Strengthened with admirable precepts, he returned to England altogether a different man than the gay George Gilbert who had left it a few years before. He was then in the flower of his youth; an only child and an orphan, with a rich inheritance in Suffolk and other counties at his free disposal, which he liberally expended in relieving the needs of the Catholic poor. He contracted an intimate friendship with Thomas Pounde, Esq., of Belmont, who had been long buried in prison for the cause of the Faith. In his frequent visits to him in the gaol he sometimes remarked that many of the incarcerated Catholics suffered much in the winter from cold and bad clothing; these he would immediately, at his own expense, furnish with new and respectable clothes. Mr. Pounde recommended to his charity a large community of Nuns, who had been expelled from their convent in England, and had taken refuge in Flanders, and on that account were reduced to such poverty that amongst the great number there were only two Breviaries wherewith to say Divine Office; and, indeed, one of these was only a manuscript copy, and so old, torn, and worn out by constant use as to be almost unserviceable. The holy virgins did not ask relief in their other necessities, but in this only, in order to enable them to sing the praises of God, and for the consolation of their hearts. The reprinting would cost them three hundred scudi. George Gilbert sent them six hundred, asking only in return the favour of their making him a present of the old torn manuscript copy; and this because it had been used for many years by one of these Religious, who was then very aged, and held in great repute for sanctity.
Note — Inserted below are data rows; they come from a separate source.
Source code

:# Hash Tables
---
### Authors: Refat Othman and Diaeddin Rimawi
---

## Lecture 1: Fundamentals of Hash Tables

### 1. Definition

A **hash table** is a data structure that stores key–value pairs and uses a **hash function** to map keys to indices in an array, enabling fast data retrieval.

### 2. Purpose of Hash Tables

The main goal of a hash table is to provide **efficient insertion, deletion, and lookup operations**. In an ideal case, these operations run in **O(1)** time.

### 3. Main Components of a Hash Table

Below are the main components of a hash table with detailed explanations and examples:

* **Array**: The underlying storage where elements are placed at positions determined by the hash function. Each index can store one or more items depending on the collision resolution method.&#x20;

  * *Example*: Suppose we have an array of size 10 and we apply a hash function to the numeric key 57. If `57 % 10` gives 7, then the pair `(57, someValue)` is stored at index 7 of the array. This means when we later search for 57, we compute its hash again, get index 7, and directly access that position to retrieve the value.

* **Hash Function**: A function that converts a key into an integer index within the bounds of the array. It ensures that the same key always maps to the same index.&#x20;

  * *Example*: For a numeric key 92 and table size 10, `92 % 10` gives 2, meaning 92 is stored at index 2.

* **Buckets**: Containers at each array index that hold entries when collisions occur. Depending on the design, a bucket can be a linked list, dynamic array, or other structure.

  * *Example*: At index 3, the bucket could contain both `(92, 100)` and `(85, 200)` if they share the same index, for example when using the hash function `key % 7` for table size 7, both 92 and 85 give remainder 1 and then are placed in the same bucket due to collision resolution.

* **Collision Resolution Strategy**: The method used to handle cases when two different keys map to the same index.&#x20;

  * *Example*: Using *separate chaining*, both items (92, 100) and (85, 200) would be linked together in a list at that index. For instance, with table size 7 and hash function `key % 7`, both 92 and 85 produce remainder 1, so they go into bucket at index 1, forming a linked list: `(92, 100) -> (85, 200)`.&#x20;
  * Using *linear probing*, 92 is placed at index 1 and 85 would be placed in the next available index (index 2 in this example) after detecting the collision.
One result of his return to England was that he drew together and organized divers principal young men, forming them into a club or association for promoting the cause of the Catholic religion ; binding themselves to perform the two functions of preparing Protestants and conducting the Priests, and, besides, to procure alms for the common fund, out of which the Priests were supplied. Their promise entailed upon them great sacrifices; they determined to " imitate the lives of the Apostles, and devote themselves wholly to the salvation of souls and conversion of heretics." They promised to "content themselves with food and clothing, and the bare necessaries of their state, and to bestow all the rest for the good of the Catholic cause." The Association was solemnly blessed by Pope Gregory XIII., 14th April, 1580. They soon became known as " subseminaries," " conductors, companions, and comforters of Priests;" " lay-brothers," out of whom the Jesuits were accused of getting " either all or most part of their riches" before turning them into officers and solicitors; "inferior agents," "lay-assistants to straggle abroad and bring in the game," whose business it [was not to argue, but to pry in corners to get men to entertain conference with the Priest, or inveigle youths to fly over sea to the Seminaries."2

1 At the end of this Life will be found a quaint description of Mr. Gilbert (Dom. Eliz., State Papers, P. R. O., Vol. cxl., No. 62).

2 Simpson's Campion , p. 157, quoting Gee, the apostate, Foot out of the Snare, &c.